#### WORK TASK
Repeat all the lines below exactly, but omit the pictures.

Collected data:
=======

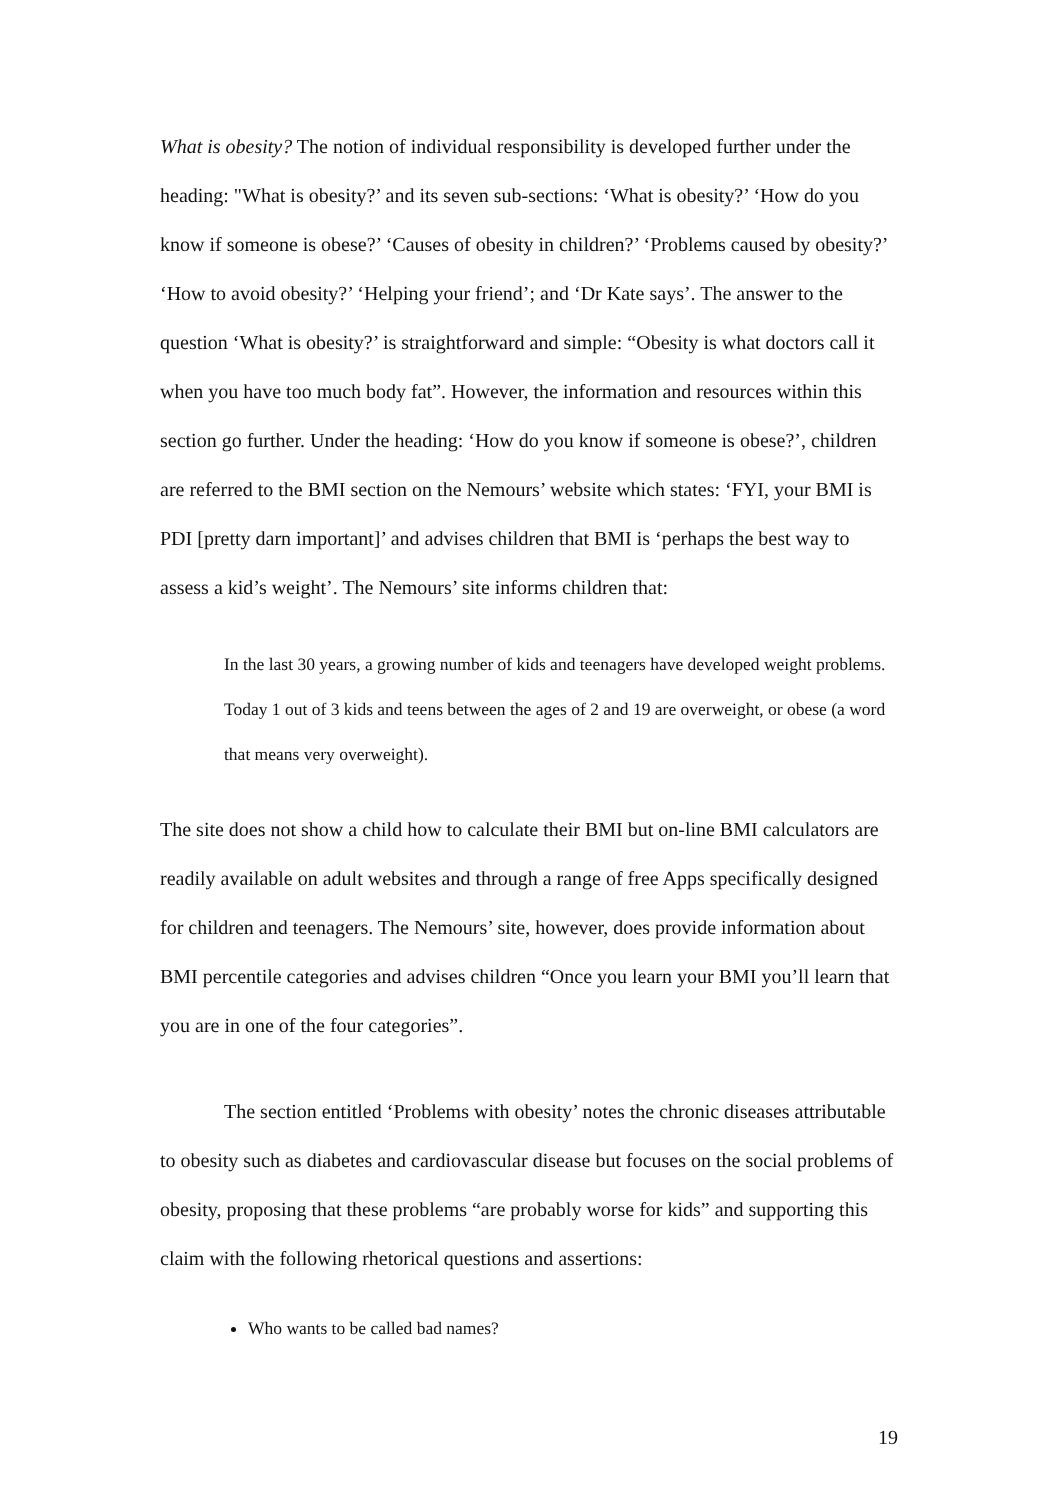What is obesity? The notion of individual responsibility is developed further under the heading: "What is obesity?’ and its seven sub-sections: ‘What is obesity?’ ‘How do you know if someone is obese?’ ‘Causes of obesity in children?’ ‘Problems caused by obesity?’ ‘How to avoid obesity?’ ‘Helping your friend’; and ‘Dr Kate says’. The answer to the question ‘What is obesity?’ is straightforward and simple: “Obesity is what doctors call it when you have too much body fat”. However, the information and resources within this section go further. Under the heading: ‘How do you know if someone is obese?’, children are referred to the BMI section on the Nemours’ website which states: ‘FYI, your BMI is PDI [pretty darn important]’ and advises children that BMI is ‘perhaps the best way to assess a kid’s weight’. The Nemours’ site informs children that:
In the last 30 years, a growing number of kids and teenagers have developed weight problems. Today 1 out of 3 kids and teens between the ages of 2 and 19 are overweight, or obese (a word that means very overweight).
The site does not show a child how to calculate their BMI but on-line BMI calculators are readily available on adult websites and through a range of free Apps specifically designed for children and teenagers. The Nemours’ site, however, does provide information about BMI percentile categories and advises children “Once you learn your BMI you’ll learn that you are in one of the four categories”.
The section entitled ‘Problems with obesity’ notes the chronic diseases attributable to obesity such as diabetes and cardiovascular disease but focuses on the social problems of obesity, proposing that these problems “are probably worse for kids” and supporting this claim with the following rhetorical questions and assertions:
Who wants to be called bad names?
19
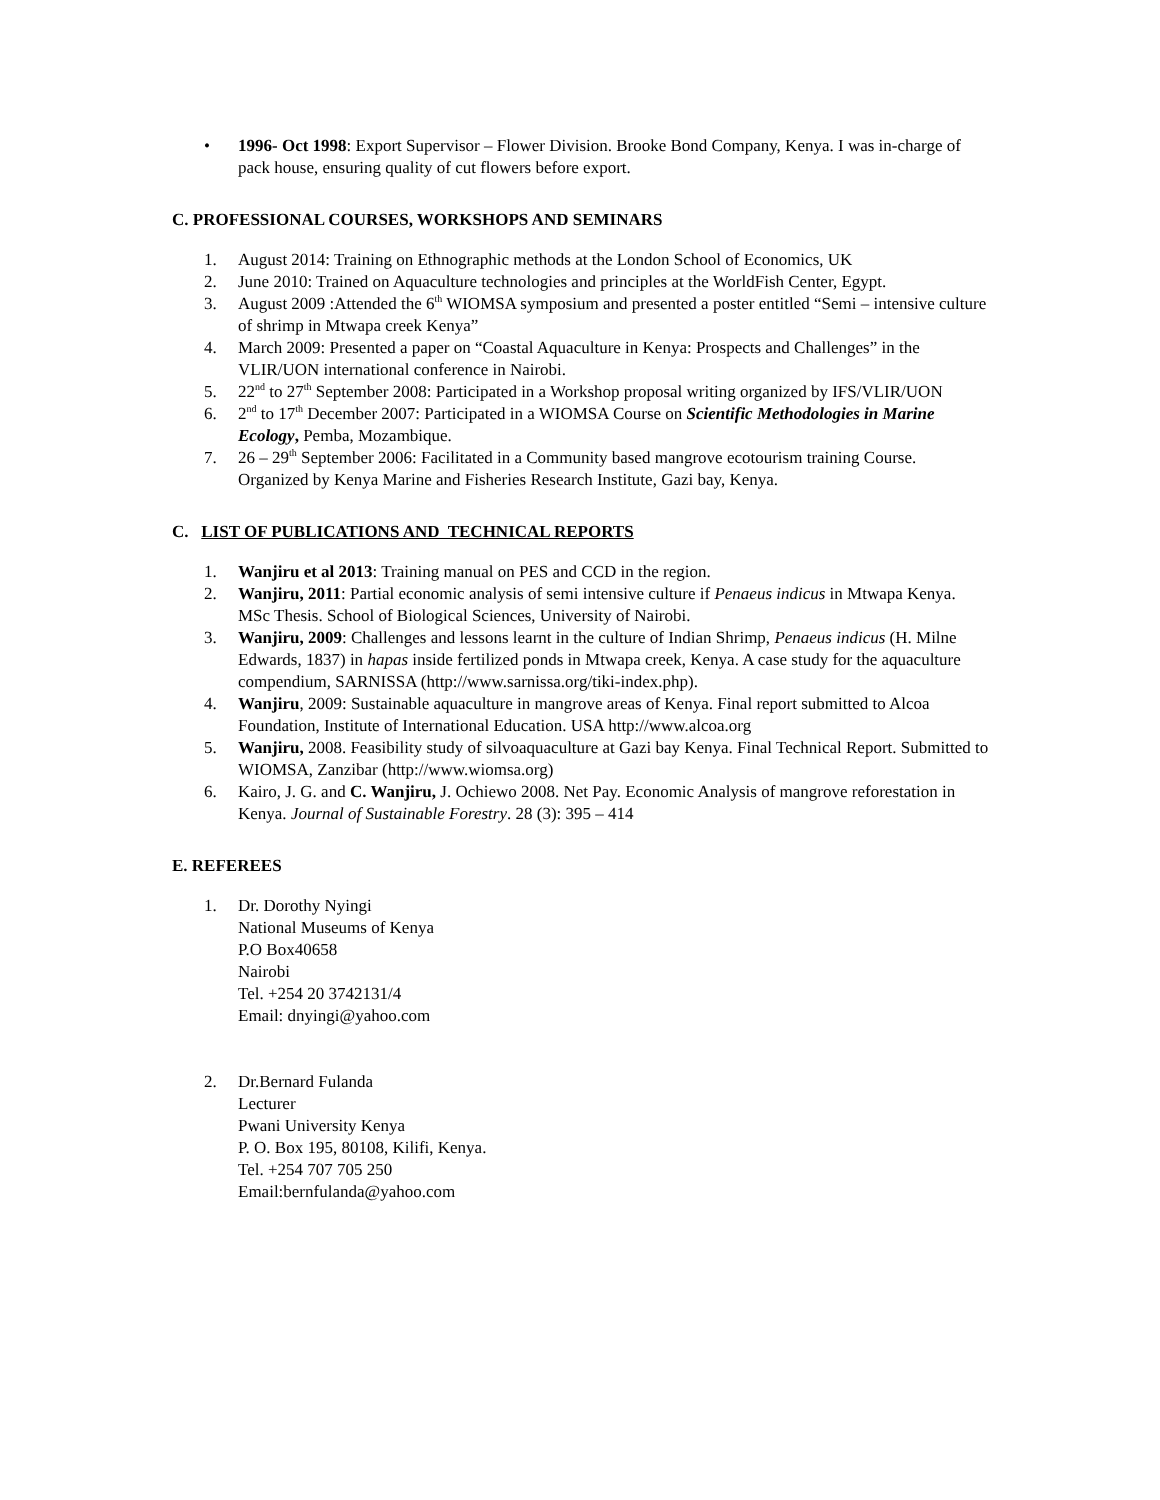• 1996- Oct 1998: Export Supervisor – Flower Division. Brooke Bond Company, Kenya. I was in-charge of pack house, ensuring quality of cut flowers before export.
C. PROFESSIONAL COURSES, WORKSHOPS AND SEMINARS
1. August 2014: Training on Ethnographic methods at the London School of Economics, UK
2. June 2010: Trained on Aquaculture technologies and principles at the WorldFish Center, Egypt.
3. August 2009 :Attended the 6<sup>th</sup> WIOMSA symposium and presented a poster entitled “Semi – intensive culture of shrimp in Mtwapa creek Kenya”
4. March 2009: Presented a paper on “Coastal Aquaculture in Kenya: Prospects and Challenges” in the VLIR/UON international conference in Nairobi.
5. 22<sup>nd</sup> to 27<sup>th</sup> September 2008: Participated in a Workshop proposal writing organized by IFS/VLIR/UON
6. 2<sup>nd</sup> to 17<sup>th</sup> December 2007: Participated in a WIOMSA Course on Scientific Methodologies in Marine Ecology, Pemba, Mozambique.
7. 26 – 29<sup>th</sup> September 2006: Facilitated in a Community based mangrove ecotourism training Course. Organized by Kenya Marine and Fisheries Research Institute, Gazi bay, Kenya.
C. LIST OF PUBLICATIONS AND TECHNICAL REPORTS
1. Wanjiru et al 2013: Training manual on PES and CCD in the region.
2. Wanjiru, 2011: Partial economic analysis of semi intensive culture if Penaeus indicus in Mtwapa Kenya. MSc Thesis. School of Biological Sciences, University of Nairobi.
3. Wanjiru, 2009: Challenges and lessons learnt in the culture of Indian Shrimp, Penaeus indicus (H. Milne Edwards, 1837) in hapas inside fertilized ponds in Mtwapa creek, Kenya. A case study for the aquaculture compendium, SARNISSA (http://www.sarnissa.org/tiki-index.php).
4. Wanjiru, 2009: Sustainable aquaculture in mangrove areas of Kenya. Final report submitted to Alcoa Foundation, Institute of International Education. USA http://www.alcoa.org
5. Wanjiru, 2008. Feasibility study of silvoaquaculture at Gazi bay Kenya. Final Technical Report. Submitted to WIOMSA, Zanzibar (http://www.wiomsa.org)
6. Kairo, J. G. and C. Wanjiru, J. Ochiewo 2008. Net Pay. Economic Analysis of mangrove reforestation in Kenya. Journal of Sustainable Forestry. 28 (3): 395 – 414
E. REFEREES
1. Dr. Dorothy Nyingi
National Museums of Kenya
P.O Box40658
Nairobi
Tel. +254 20 3742131/4
Email: dnyingi@yahoo.com
2. Dr.Bernard Fulanda
Lecturer
Pwani University Kenya
P. O. Box 195, 80108, Kilifi, Kenya.
Tel. +254 707 705 250
Email:bernfulanda@yahoo.com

=======

#### WRITTEN SOLUTION
What is obesity? The notion of individual responsibility is developed further under the heading: "What is obesity?’ and its seven sub-sections: ‘What is obesity?’ ‘How do you know if someone is obese?’ ‘Causes of obesity in children?’ ‘Problems caused by obesity?’ ‘How to avoid obesity?’ ‘Helping your friend’; and ‘Dr Kate says’. The answer to the question ‘What is obesity?’ is straightforward and simple: “Obesity is what doctors call it when you have too much body fat”. However, the information and resources within this section go further. Under the heading: ‘How do you know if someone is obese?’, children are referred to the BMI section on the Nemours’ website which states: ‘FYI, your BMI is PDI [pretty darn important]’ and advises children that BMI is ‘perhaps the best way to assess a kid’s weight’. The Nemours’ site informs children that:
In the last 30 years, a growing number of kids and teenagers have developed weight problems. Today 1 out of 3 kids and teens between the ages of 2 and 19 are overweight, or obese (a word that means very overweight).
The site does not show a child how to calculate their BMI but on-line BMI calculators are readily available on adult websites and through a range of free Apps specifically designed for children and teenagers. The Nemours’ site, however, does provide information about BMI percentile categories and advises children “Once you learn your BMI you’ll learn that you are in one of the four categories”.
The section entitled ‘Problems with obesity’ notes the chronic diseases attributable to obesity such as diabetes and cardiovascular disease but focuses on the social problems of obesity, proposing that these problems “are probably worse for kids” and supporting this claim with the following rhetorical questions and assertions:
Who wants to be called bad names?
19
• 1996- Oct 1998: Export Supervisor – Flower Division. Brooke Bond Company, Kenya. I was in-charge of pack house, ensuring quality of cut flowers before export.
C. PROFESSIONAL COURSES, WORKSHOPS AND SEMINARS
1. August 2014: Training on Ethnographic methods at the London School of Economics, UK
2. June 2010: Trained on Aquaculture technologies and principles at the WorldFish Center, Egypt.
3. August 2009 :Attended the 6<sup>th</sup> WIOMSA symposium and presented a poster entitled “Semi – intensive culture of shrimp in Mtwapa creek Kenya”
4. March 2009: Presented a paper on “Coastal Aquaculture in Kenya: Prospects and Challenges” in the VLIR/UON international conference in Nairobi.
5. 22<sup>nd</sup> to 27<sup>th</sup> September 2008: Participated in a Workshop proposal writing organized by IFS/VLIR/UON
6. 2<sup>nd</sup> to 17<sup>th</sup> December 2007: Participated in a WIOMSA Course on Scientific Methodologies in Marine Ecology, Pemba, Mozambique.
7. 26 – 29<sup>th</sup> September 2006: Facilitated in a Community based mangrove ecotourism training Course. Organized by Kenya Marine and Fisheries Research Institute, Gazi bay, Kenya.
C. LIST OF PUBLICATIONS AND TECHNICAL REPORTS
1. Wanjiru et al 2013: Training manual on PES and CCD in the region.
2. Wanjiru, 2011: Partial economic analysis of semi intensive culture if Penaeus indicus in Mtwapa Kenya. MSc Thesis. School of Biological Sciences, University of Nairobi.
3. Wanjiru, 2009: Challenges and lessons learnt in the culture of Indian Shrimp, Penaeus indicus (H. Milne Edwards, 1837) in hapas inside fertilized ponds in Mtwapa creek, Kenya. A case study for the aquaculture compendium, SARNISSA (http://www.sarnissa.org/tiki-index.php).
4. Wanjiru, 2009: Sustainable aquaculture in mangrove areas of Kenya. Final report submitted to Alcoa Foundation, Institute of International Education. USA http://www.alcoa.org
5. Wanjiru, 2008. Feasibility study of silvoaquaculture at Gazi bay Kenya. Final Technical Report. Submitted to WIOMSA, Zanzibar (http://www.wiomsa.org)
6. Kairo, J. G. and C. Wanjiru, J. Ochiewo 2008. Net Pay. Economic Analysis of mangrove reforestation in Kenya. Journal of Sustainable Forestry. 28 (3): 395 – 414
E. REFEREES
1. Dr. Dorothy Nyingi
National Museums of Kenya
P.O Box40658
Nairobi
Tel. +254 20 3742131/4
Email: dnyingi@yahoo.com
2. Dr.Bernard Fulanda
Lecturer
Pwani University Kenya
P. O. Box 195, 80108, Kilifi, Kenya.
Tel. +254 707 705 250
Email:bernfulanda@yahoo.com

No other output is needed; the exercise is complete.